Вместе со мной на автобусной остановке стоит пожилая пара из ресторана. Старики разговаривают с небольшим черным псом, который сидит перед ними, от изнуряющей жары высунув язык. Когда подходит автобус, они помогают друг другу взобраться на ступеньки, бормочут что-то подбадривающее; их ноги описывают нерешительные круги в воздухе, прежде чем опуститься на нижнюю ступеньку, и там, в полной безопасности, на некоторое время будто приклеиваются к ней. Я бы могла помочь старикам подняться и, чтобы ускорить процесс, поддержать их сзади, но вместо этого я смотрю на их жидкие седые волосенки и вдыхаю их кисловатый запах. Не выношу стариков. Я сажусь к окну как можно дальше от них.

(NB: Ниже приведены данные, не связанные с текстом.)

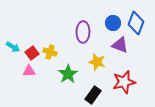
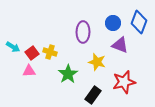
blue diamond: moved 3 px right, 1 px up
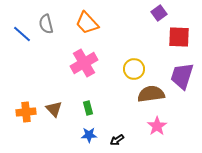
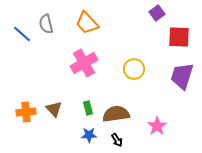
purple square: moved 2 px left
brown semicircle: moved 35 px left, 20 px down
black arrow: rotated 88 degrees counterclockwise
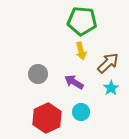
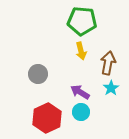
brown arrow: rotated 35 degrees counterclockwise
purple arrow: moved 6 px right, 10 px down
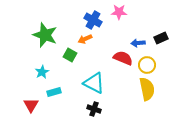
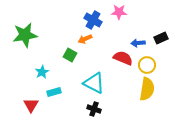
green star: moved 20 px left; rotated 30 degrees counterclockwise
yellow semicircle: rotated 20 degrees clockwise
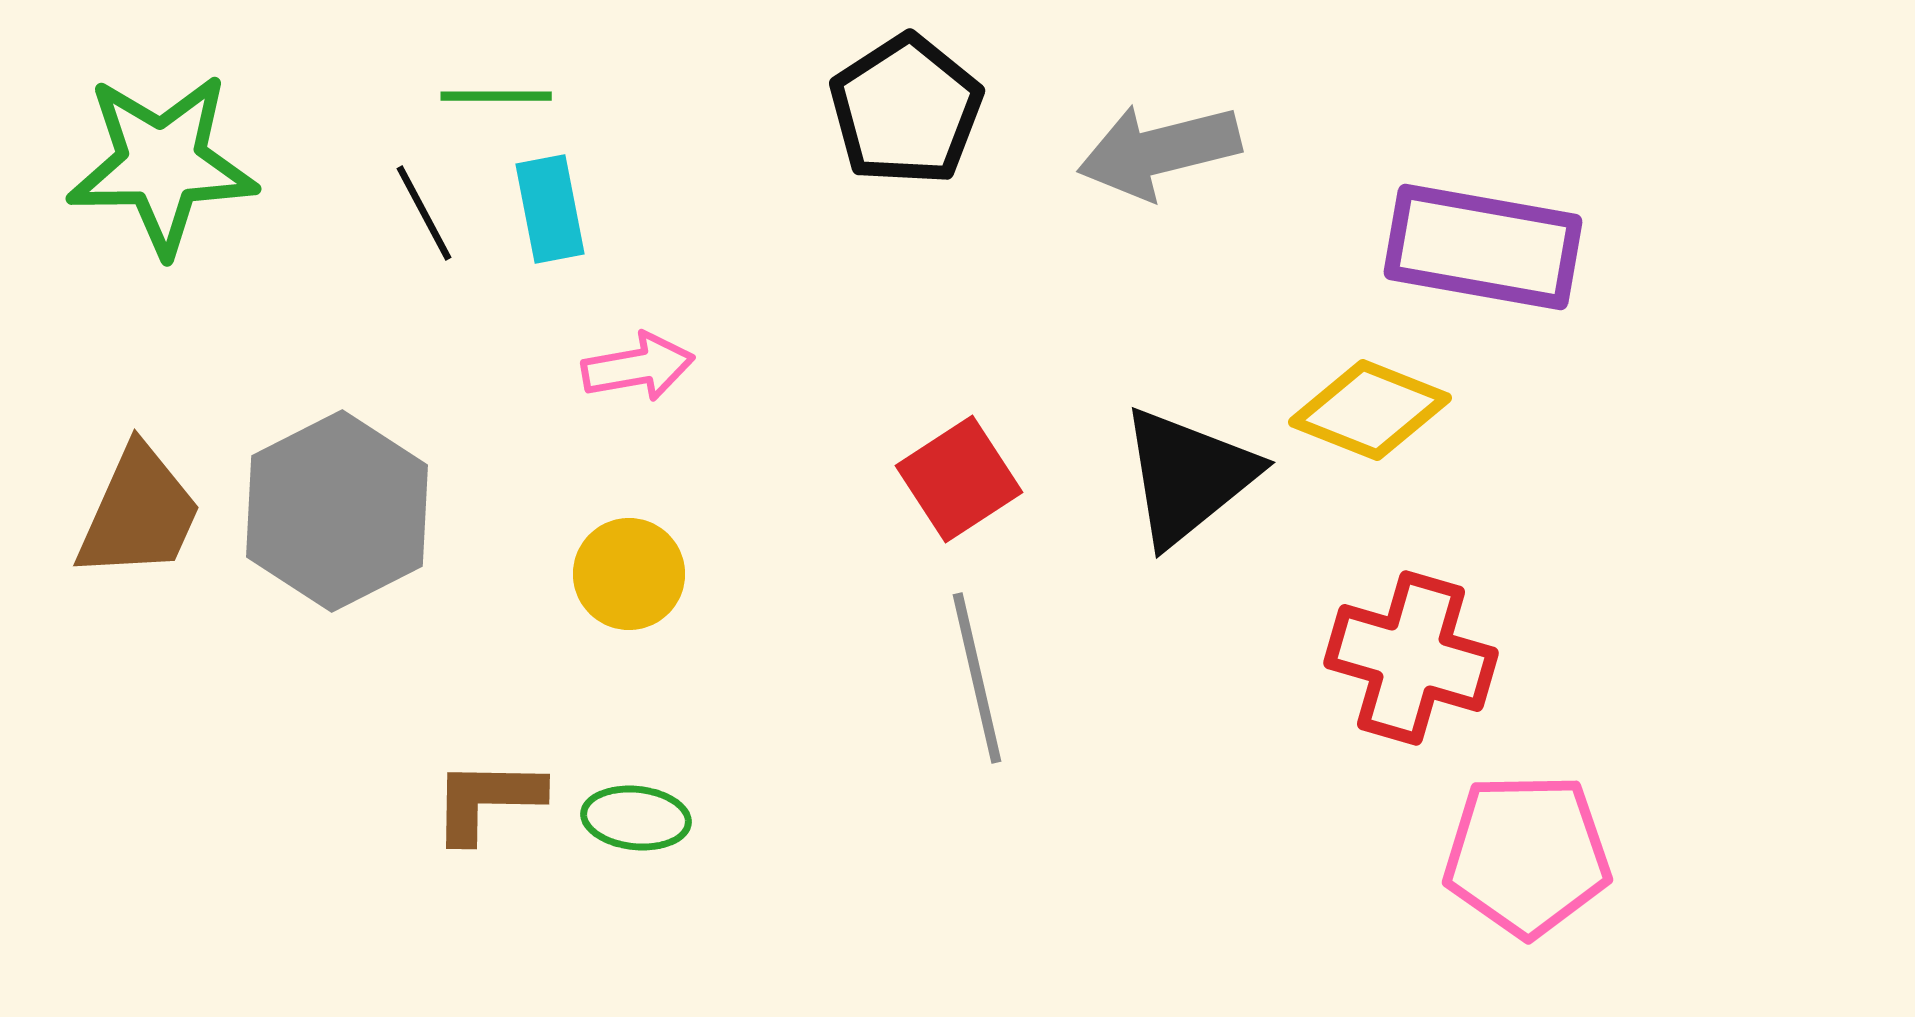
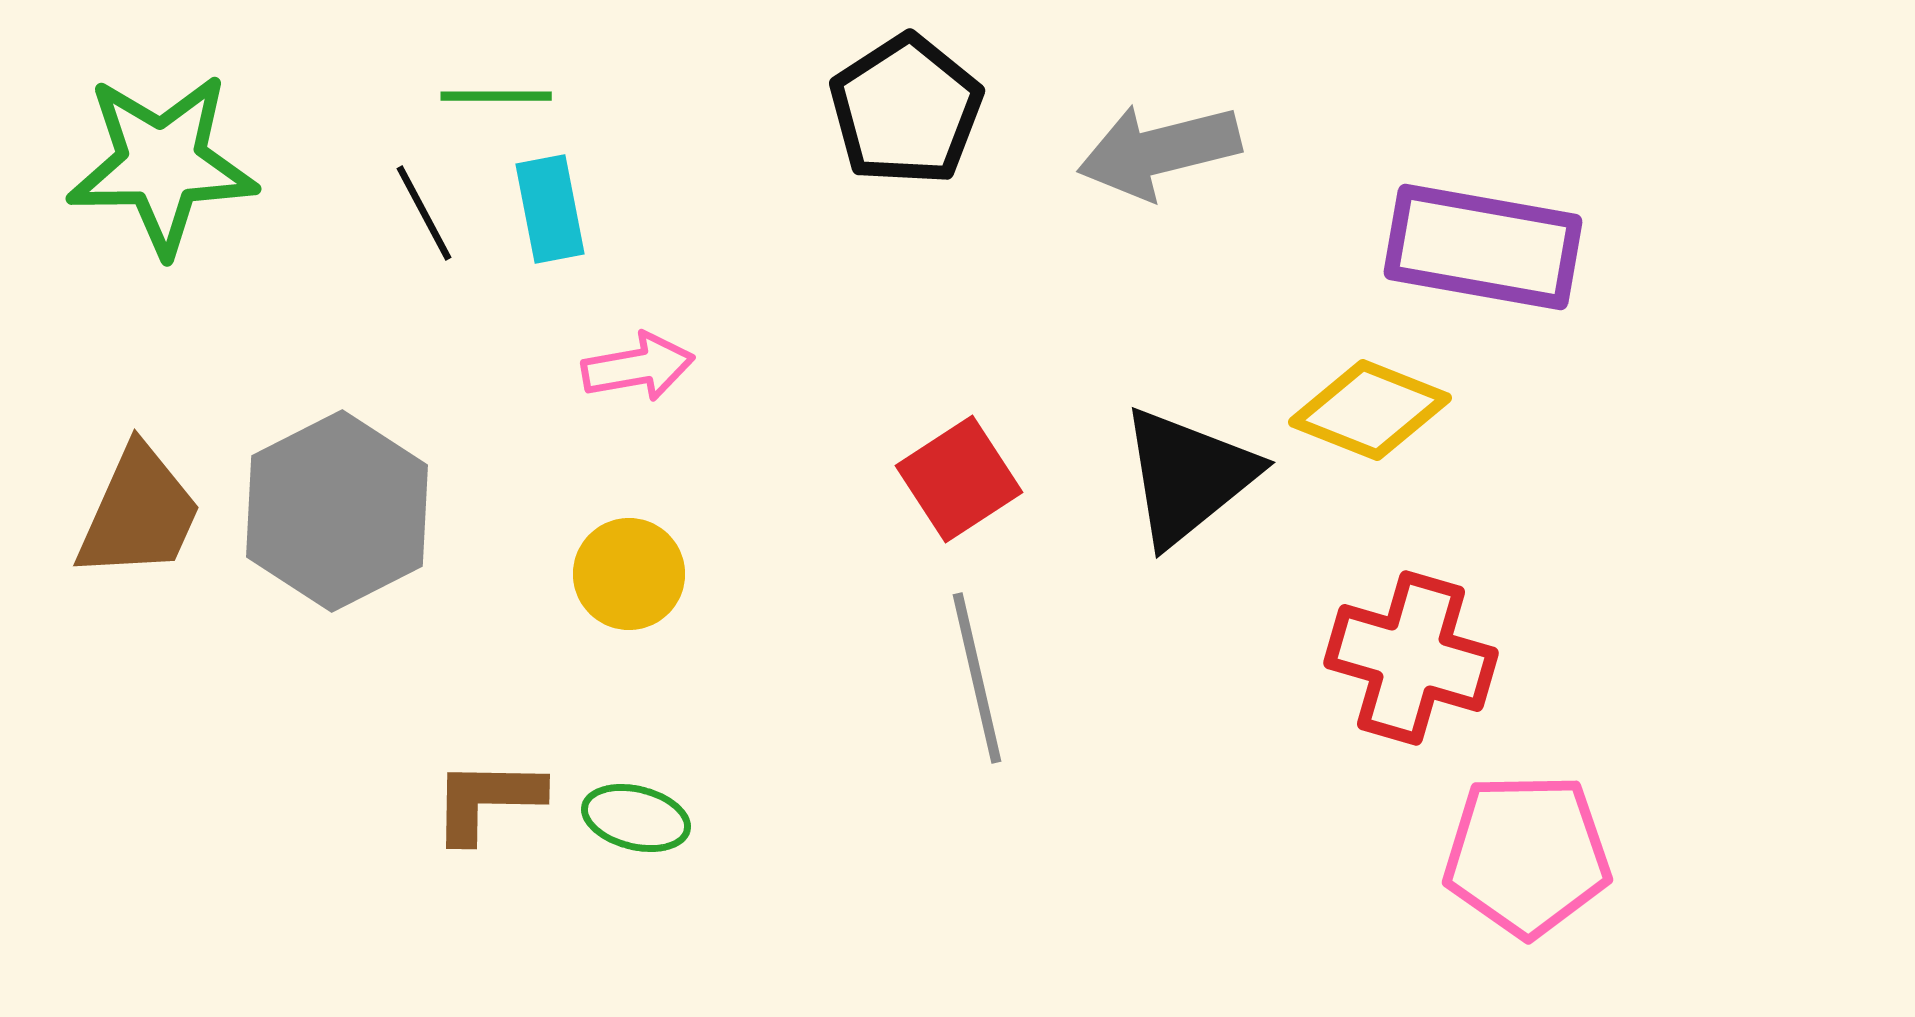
green ellipse: rotated 8 degrees clockwise
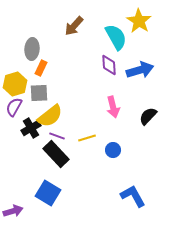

Еще ни разу я не возвращалась одна из города в дом Люси. Прошло всего несколько недель с тех пор, как я вытащила ее из комнаты из цветочной пыльцы. Иногда меня будят шорохи в саду, и я наблюдаю за тем, как на рассвете, когда вокруг еще тихо, Люси подходит к цветам и, зажав между пальцами головки цветов, вдыхает их запах. Ногтями она соскабливает с тычинок пыльцу и собирает ее в ладонь. Затем она идет в комнату из цветочной пыльцы и стряхивает ее там. Пыльца уже повсюду: на полу, на подоконниках больших подвальных окон. Матрас, накрытый простыней, – единственный предмет в этой комнате – лежит на полу между опорными столбами. На этом матрасе Люси пролежала после того, как умер Алоис. Утром после похорон из окна столовой я видела, как к дому подъехал мусорный фургон и как Люси и еще несколько мужчин бросили в контейнер все вещи Алоиса. Картины, которые туда не помещались, один из мужчин разрубил топором на мелкие кусочки. Как только уехала машина, Люси ушла. Поздно вечером она вернулась с целой корзиной свежих цветочных головок. Несколько дней подряд она собирала пыльцу и за все это время не ответила мне ни на один вопрос, не произнесла ни единого слова. Когда пол в опустевшем ателье Алоиса покрылся цветочной пыльцой, она заперлась там. В тяжелую железную дверь, ведущую в ателье, Алоис встроил маленькое окошко, чтобы Люси могла видеть, чем он занимается – рисует или лежит в гамаке, подвешенном между столбами. Если лежит, то ей позволялось войти. Через это маленькое круглое окошко из плексигласа я снова и снова звала Люси. Поначалу я махала ей обеими руками, но от этого скоро пришлось отказаться, потому что она никогда не поворачивала голову к окошку. Я пыталась выманить ее из ателье всеми возможными предложениями. Сначала это были небольшие прогулки, потом длительные поездки в другие страны. Потом я стала развивать планы кругосветного путешествия. Я начертила на бумаге маршрут и прикрепила его к окошку, чтобы она могла его увидеть и обдумать это предложение. На следующий день я крикнула ей: «Ну что, мы едем?»

Она не шевелилась. Я надавила на дверь; дверь не поддалась, даже когда я с ругательствами, разбежавшись, навалилась на нее. Комочек моей мамы, на который я смотрела через небольшое окно, лежал и молчал. Единственным признаком жизни было едва заметное неровное колебание тела при дыхании. Я просила ее подать хотя бы знак, что она меня слышит, но она не двигалась. Под конец я уже стальным голосом угрожала, что вызову врачей из психиатрической клиники и после того, как ее увезут, подожгу дом. Она лежала молча, без движения, зарыв лицо в простыню. В порыве злости я выбежала в сад, схватила лопату, прислоненную к стене, и на мелкие кусочки расколотила окна подвала. Звон бьющегося стекла на долгие секунды повис в воздухе. Только когда были разбиты все пять окон, я отбросила лопату и спрыгнула в подвал. Люси тем временем приподнялась, но я даже не взглянула на нее, а направилась прямо к двери, чтобы открыть ее изнутри. Маленькими шажками Люси пошла за мной на кухню. Там она стала плакать. Вся энергия выплеснулась из меня, мне казалось, будто мое тело состоит не из костей и мышц, а из мягкой, податливой массы. Люси сидела за столом и плакала, а я ожесточенно, с дрожью в коленях резала на ужин хлеб.